BEGIN Data extract

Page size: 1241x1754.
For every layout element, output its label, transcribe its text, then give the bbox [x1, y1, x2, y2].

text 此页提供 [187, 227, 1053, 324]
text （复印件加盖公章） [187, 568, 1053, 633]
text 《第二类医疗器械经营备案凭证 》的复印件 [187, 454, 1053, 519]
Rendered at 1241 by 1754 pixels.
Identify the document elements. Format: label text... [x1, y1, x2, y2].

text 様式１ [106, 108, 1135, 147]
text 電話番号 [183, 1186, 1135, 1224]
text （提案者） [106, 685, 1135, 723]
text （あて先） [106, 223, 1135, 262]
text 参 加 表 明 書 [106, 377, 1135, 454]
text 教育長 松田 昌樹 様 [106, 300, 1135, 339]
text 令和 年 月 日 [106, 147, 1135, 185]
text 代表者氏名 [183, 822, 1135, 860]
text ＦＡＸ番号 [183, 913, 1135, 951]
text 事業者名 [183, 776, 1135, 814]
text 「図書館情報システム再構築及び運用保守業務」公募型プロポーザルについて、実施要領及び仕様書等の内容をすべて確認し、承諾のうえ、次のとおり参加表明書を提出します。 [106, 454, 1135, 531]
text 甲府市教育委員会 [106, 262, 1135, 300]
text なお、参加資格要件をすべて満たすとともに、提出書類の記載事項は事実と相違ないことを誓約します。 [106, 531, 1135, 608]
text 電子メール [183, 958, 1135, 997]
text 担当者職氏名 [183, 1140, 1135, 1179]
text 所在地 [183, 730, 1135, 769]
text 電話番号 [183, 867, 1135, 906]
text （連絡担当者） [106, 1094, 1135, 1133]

END Data extract
BEGIN Data extract

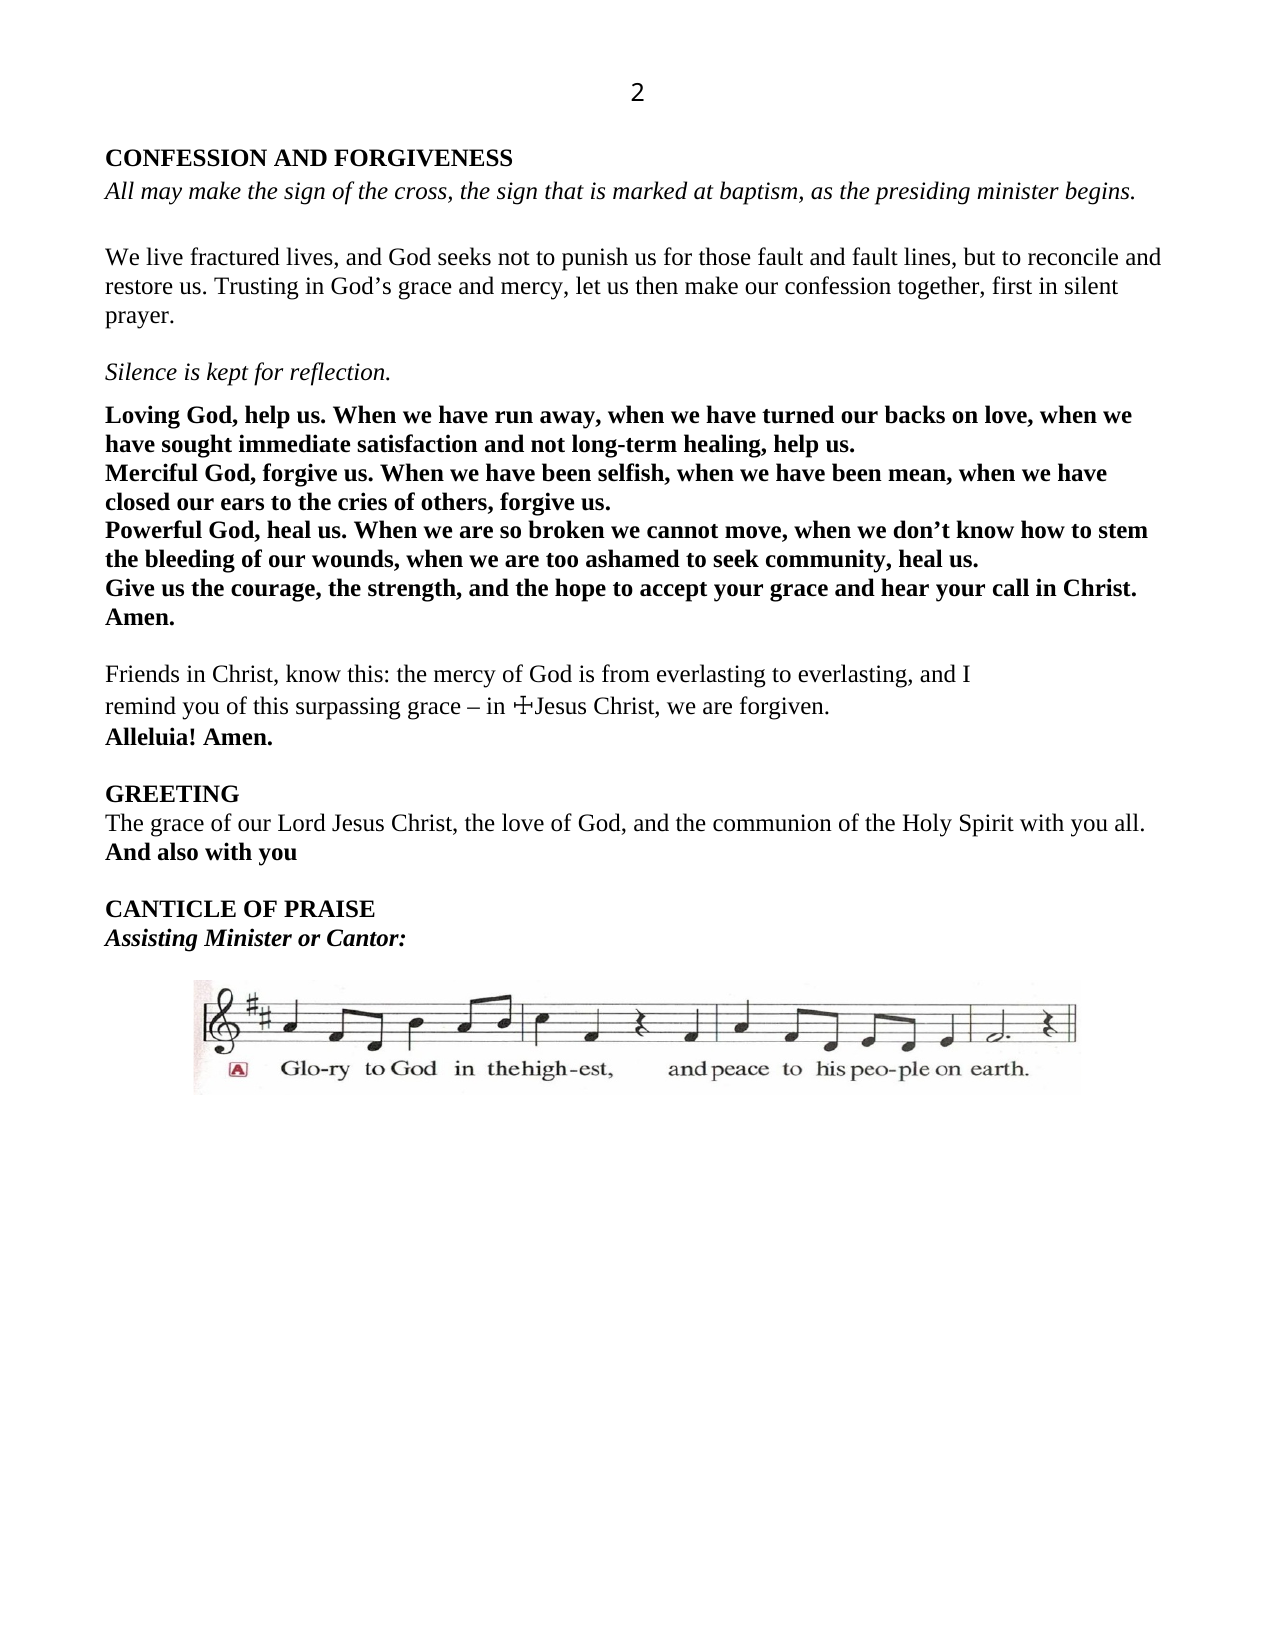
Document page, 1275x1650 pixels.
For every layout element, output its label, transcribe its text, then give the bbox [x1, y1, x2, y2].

END Data extract
BEGIN Data extract

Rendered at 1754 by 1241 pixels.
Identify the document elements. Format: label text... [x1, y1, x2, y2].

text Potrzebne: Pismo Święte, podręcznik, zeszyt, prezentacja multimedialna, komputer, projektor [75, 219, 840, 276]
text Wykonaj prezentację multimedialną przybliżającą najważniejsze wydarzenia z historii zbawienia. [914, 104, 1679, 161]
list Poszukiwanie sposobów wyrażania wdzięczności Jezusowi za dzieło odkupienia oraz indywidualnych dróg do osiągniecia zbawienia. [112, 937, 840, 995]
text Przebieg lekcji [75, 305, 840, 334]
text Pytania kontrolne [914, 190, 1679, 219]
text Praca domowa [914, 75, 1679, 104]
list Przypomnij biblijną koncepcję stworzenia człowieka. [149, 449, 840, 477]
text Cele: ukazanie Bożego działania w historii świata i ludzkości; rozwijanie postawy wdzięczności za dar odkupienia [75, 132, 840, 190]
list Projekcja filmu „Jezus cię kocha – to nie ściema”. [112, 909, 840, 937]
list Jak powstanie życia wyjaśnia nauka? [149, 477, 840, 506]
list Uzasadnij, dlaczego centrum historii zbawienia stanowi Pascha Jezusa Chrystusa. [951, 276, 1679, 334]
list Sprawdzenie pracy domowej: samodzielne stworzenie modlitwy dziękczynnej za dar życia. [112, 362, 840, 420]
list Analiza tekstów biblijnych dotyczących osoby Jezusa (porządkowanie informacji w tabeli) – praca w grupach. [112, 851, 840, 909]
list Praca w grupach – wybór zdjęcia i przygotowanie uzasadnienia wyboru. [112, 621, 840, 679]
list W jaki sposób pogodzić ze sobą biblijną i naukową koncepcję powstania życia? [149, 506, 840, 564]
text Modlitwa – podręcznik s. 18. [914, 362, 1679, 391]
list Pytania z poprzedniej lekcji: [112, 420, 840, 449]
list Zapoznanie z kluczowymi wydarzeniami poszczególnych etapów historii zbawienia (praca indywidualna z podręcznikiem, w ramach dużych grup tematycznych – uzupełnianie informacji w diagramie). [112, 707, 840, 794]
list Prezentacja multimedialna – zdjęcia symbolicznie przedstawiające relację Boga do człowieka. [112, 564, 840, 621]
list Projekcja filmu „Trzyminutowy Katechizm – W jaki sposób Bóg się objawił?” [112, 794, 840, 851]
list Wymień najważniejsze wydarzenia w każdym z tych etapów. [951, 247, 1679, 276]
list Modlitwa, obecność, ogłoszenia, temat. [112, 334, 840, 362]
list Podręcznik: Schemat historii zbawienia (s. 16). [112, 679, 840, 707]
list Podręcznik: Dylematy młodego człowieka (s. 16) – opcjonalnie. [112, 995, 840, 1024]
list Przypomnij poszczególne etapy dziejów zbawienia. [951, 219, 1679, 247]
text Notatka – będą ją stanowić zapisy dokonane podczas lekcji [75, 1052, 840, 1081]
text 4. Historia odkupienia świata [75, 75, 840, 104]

END Data extract

## Task directions:
Your answer should be a single number: the count of lines in the material above that contain "Rendered".

## Task result:
2